The land, which is in the southeast corner of Philip and Bicentennial, is currently zoned agricultural. That would change to light industrial, conforming to businesses in the city’s industrial park, which lies directly west of the site.
The crematorium would be inside a properly maintained, eye-appealing 40 x 40 foot building, applicant Troy Douglas has said.
In other action, the council unanimously extended an agreement for pigeon control with the U.S. Department of Agriculture, but not before they asked for more information.
Lee wanted more information about the effectiveness of the program. Hawks said such information is available from the USDA public information office, and he could ask them to come before the council.
Councilman Martin Steinbeck moved to require a semi-annual report as a condition of the contract, and the council approved unanimously.
The cost to the city is $7,500 a year.
During the discussion, City Administrator Jim Hawks said pigeon control is good for the city, so much so that two businesses urged him to extend the contract, even offering to pick up some of the costs. Lee said he’d heard a complaint that a pigeon slowly died on a downtown sidewalk, as though poisoned. Hawks said poison is not being used. The pigeons are trapped instead.
The council not only authorized a grant request for the public transit department, but authorized the purchase of two 12-passenger buses with wheelchair lifts. They did so unanimously, without comment.

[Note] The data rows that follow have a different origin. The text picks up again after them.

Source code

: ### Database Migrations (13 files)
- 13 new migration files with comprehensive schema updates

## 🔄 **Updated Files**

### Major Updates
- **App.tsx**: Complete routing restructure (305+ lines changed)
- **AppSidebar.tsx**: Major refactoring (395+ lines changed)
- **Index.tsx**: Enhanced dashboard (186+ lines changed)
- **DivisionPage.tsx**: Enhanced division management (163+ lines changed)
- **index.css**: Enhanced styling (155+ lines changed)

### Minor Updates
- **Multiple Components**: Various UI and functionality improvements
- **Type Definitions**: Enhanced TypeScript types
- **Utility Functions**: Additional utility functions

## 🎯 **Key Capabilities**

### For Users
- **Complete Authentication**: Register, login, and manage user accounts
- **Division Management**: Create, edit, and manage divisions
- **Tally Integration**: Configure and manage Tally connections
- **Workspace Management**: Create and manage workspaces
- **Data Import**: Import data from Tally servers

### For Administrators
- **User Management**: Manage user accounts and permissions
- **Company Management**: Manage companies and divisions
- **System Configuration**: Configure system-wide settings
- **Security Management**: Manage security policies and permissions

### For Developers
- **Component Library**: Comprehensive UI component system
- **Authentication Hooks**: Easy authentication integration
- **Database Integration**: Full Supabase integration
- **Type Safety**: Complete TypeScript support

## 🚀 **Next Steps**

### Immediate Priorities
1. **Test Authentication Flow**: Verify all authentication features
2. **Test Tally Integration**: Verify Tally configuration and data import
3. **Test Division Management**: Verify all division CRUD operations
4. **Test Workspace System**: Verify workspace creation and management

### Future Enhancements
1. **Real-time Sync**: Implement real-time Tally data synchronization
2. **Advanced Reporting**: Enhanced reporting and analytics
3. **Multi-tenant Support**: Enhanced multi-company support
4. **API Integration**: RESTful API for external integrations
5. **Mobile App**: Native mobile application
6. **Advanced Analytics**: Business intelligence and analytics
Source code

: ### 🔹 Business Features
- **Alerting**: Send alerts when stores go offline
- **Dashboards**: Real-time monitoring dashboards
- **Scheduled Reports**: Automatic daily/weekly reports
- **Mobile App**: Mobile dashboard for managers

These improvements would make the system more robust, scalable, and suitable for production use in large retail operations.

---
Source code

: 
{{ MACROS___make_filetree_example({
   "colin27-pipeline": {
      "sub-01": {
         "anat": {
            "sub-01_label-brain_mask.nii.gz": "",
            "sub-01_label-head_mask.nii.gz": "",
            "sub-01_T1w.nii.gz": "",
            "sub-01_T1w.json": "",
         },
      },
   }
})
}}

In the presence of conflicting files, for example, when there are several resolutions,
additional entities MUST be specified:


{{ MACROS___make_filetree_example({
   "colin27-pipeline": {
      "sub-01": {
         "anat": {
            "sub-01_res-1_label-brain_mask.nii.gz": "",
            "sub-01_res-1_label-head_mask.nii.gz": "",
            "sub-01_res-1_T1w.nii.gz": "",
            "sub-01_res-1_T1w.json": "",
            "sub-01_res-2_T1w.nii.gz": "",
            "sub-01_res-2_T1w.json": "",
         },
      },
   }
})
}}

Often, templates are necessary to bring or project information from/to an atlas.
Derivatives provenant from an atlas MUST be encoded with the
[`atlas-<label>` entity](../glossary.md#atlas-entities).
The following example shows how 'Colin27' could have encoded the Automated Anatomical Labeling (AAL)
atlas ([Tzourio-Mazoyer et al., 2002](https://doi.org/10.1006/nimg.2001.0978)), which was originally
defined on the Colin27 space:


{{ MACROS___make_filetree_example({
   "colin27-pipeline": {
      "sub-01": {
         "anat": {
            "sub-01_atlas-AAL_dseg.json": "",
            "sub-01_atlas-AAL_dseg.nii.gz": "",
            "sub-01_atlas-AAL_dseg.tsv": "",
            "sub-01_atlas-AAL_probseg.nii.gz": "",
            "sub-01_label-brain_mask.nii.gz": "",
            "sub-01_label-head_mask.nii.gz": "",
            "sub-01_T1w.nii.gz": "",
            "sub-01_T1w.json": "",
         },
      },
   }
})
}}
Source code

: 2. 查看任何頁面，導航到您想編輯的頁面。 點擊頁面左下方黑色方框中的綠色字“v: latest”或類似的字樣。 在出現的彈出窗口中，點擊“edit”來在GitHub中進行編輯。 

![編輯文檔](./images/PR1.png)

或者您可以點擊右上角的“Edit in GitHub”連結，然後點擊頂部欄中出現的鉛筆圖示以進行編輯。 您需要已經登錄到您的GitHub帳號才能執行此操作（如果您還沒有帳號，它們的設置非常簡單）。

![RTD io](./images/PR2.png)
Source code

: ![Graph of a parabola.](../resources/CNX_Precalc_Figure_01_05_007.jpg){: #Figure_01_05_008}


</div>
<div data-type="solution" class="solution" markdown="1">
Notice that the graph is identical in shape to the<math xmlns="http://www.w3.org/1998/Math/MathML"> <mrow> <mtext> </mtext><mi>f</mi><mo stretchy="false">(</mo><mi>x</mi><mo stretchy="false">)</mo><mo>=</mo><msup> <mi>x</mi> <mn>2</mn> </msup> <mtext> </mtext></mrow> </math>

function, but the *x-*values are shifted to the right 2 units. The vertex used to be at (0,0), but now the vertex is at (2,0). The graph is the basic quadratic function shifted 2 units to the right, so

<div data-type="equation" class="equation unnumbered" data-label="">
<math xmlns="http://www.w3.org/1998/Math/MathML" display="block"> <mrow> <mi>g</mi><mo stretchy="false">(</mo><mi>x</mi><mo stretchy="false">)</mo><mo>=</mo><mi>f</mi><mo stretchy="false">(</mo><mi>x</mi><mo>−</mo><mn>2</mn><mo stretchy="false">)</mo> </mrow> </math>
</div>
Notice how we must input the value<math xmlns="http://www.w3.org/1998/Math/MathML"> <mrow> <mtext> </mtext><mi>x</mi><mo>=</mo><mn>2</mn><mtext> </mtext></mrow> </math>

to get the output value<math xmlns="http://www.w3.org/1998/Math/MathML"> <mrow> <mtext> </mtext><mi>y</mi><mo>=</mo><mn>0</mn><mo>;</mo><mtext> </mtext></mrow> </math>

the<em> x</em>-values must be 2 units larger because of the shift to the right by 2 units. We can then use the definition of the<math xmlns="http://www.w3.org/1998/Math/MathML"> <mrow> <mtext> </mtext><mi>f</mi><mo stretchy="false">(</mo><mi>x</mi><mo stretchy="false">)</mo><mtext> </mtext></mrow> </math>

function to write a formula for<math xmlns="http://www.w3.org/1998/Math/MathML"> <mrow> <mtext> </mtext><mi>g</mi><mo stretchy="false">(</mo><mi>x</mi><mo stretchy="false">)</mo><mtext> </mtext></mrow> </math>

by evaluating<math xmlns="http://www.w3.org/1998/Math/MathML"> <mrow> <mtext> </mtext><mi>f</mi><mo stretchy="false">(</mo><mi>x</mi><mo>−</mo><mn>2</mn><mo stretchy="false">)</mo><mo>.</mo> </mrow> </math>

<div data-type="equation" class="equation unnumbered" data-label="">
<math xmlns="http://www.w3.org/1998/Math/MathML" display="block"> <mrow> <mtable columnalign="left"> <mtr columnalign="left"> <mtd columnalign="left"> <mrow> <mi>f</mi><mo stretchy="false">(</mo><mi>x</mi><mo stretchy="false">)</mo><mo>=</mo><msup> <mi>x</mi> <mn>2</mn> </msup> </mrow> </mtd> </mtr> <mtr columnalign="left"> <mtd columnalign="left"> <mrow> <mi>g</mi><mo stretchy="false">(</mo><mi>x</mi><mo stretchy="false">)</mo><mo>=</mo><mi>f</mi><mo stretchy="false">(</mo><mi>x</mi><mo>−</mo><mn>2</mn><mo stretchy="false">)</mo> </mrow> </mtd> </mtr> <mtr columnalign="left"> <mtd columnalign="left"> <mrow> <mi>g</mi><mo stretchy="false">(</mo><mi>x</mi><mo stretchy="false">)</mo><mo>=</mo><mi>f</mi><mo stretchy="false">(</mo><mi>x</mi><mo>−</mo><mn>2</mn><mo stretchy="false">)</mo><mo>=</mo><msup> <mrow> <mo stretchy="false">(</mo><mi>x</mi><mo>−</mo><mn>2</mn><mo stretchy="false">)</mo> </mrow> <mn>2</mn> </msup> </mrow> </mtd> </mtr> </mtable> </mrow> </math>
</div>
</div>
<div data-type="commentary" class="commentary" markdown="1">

The annual cost of the transit system operation is about $870,000, of which the city pays $157,000. The rest is paid with federal and state funds.
The cost of the two new buses will be $120,000, of which the city will pay $12,000. The rest is paid with federal and state funds. The oldest bus in the fleet, a 2003 with 209,000 miles, will be sold, according to council documents.
In other business, the council:
• Approved the appointment of Brock Wurl to the Quality Growth Fund Advisory Committee, replacing Ty Lucas.
• Approved the appointment of Andrea Cuddy to the Lihrary Advlsory Board, replacing Kendall Burns, who resigned. Cuddy’s term runs to 2020.